Jace was a fighter, though, and every time they were worried by his drop, he'd recover and bring it back up. Around 7, my wonderful doctor who I love so much became the doctor on call! It was such a relief to switch to her, knowing she really cared and would listen to my needs! She was pretty sure we could avoid a c-section, but explained that the fluid being fed into me had slowed down my contractions (although they were still allowing me to progress), but she didn't want to give me pitocin to get them moving faster because we weren't sure how Jace would respond to the harder more frequent contractions. They wanted to let me labor down to let my contractions do as much as the work of getting him out as possible instead of having to push.
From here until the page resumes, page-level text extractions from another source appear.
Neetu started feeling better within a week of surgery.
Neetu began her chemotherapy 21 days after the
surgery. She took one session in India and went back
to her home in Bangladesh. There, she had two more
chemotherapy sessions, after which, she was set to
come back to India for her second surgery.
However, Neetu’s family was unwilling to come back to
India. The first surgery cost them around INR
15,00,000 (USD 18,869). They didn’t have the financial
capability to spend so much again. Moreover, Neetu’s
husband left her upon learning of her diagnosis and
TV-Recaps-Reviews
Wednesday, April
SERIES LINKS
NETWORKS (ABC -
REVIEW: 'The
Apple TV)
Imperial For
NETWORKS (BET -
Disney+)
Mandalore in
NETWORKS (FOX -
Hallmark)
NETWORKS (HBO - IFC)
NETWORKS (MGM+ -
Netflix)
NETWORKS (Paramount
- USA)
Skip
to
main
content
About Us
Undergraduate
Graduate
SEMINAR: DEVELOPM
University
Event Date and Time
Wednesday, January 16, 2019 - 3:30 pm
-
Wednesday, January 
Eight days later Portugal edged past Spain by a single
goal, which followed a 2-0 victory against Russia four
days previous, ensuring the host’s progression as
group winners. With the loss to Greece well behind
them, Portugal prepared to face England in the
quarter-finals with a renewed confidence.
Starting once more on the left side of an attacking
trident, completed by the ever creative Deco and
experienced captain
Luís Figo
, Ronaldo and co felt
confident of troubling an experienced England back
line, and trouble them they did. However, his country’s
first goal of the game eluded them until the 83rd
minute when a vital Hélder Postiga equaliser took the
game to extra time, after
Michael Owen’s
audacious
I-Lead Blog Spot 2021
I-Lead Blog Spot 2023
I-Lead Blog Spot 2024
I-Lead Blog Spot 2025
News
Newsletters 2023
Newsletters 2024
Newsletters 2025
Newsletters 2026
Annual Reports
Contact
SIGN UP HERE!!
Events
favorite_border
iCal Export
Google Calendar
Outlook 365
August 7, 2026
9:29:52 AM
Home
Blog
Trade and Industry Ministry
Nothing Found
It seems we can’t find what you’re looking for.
A little before noon, Jace's head was barely a finger tip length from being out, and they decided to see how he handled pushing. He did great! His heart rate did better during pushing than it had during any contraction. We pushed hard for two hours before my doctor determined that it may not be possible for me to get him out on my own--his head was stuck on my pelvic bone. So, the forceps came out, and with two rounds of pushing and my doctor pulling with all her strength (Nolan said she was putting her whole body into pulling him out), and Jace entered the world!

They had a respiratory team present to check on him right away. He was placed on me to get cleaned up (and peed all over me in the process), and then taken to be checked out. He needed oxygen because he was wheezing quite a bit and his oxygen levels were low. After a while, they couldn't get them to come back up to what they'd like, so they told us they'd take him to the nursery and put him on the C-Pap machine, get a chest x-ray and observe him. Nolan accompanied him, and as soon as they got to the nursery, Jace lived up to the meaning of his name (healer) and suddenly his breathing was fine and his oxygen levels were good! He still had to stay in the nursery for a while to monitor him, but things were looking good!


It was a few hours after labor before he was brought to our room, but only for 45 minutes because I had developed a fever during labor and he needed antibiotics. But after being taken back for some shots, he finally joined us for good (minus the occasional trip to the nursery for more shots-a total of 8 over 48 hours) at 12:30 am. It was so nice to finally have our son with us and be able to really start bonding with him! He is precious, sweet, a good sleeper and absolutely wonderful. We love him so much!

2 comments:

Scuba Wife Life said...

Hooray! I am so excited for you guys. I kept telling Jim how long you were in labor for! I'm amazed! Way to hang in there. Your son (hehe) is ADORABLE! I can't wait to see him up close and personal :) I am glad that everything has worked out and that he is doing great!! :)

Family of 5 said...

Whew...what a journey he took you on! :) Isn't it amazing what such a littler person can do! So sweet though!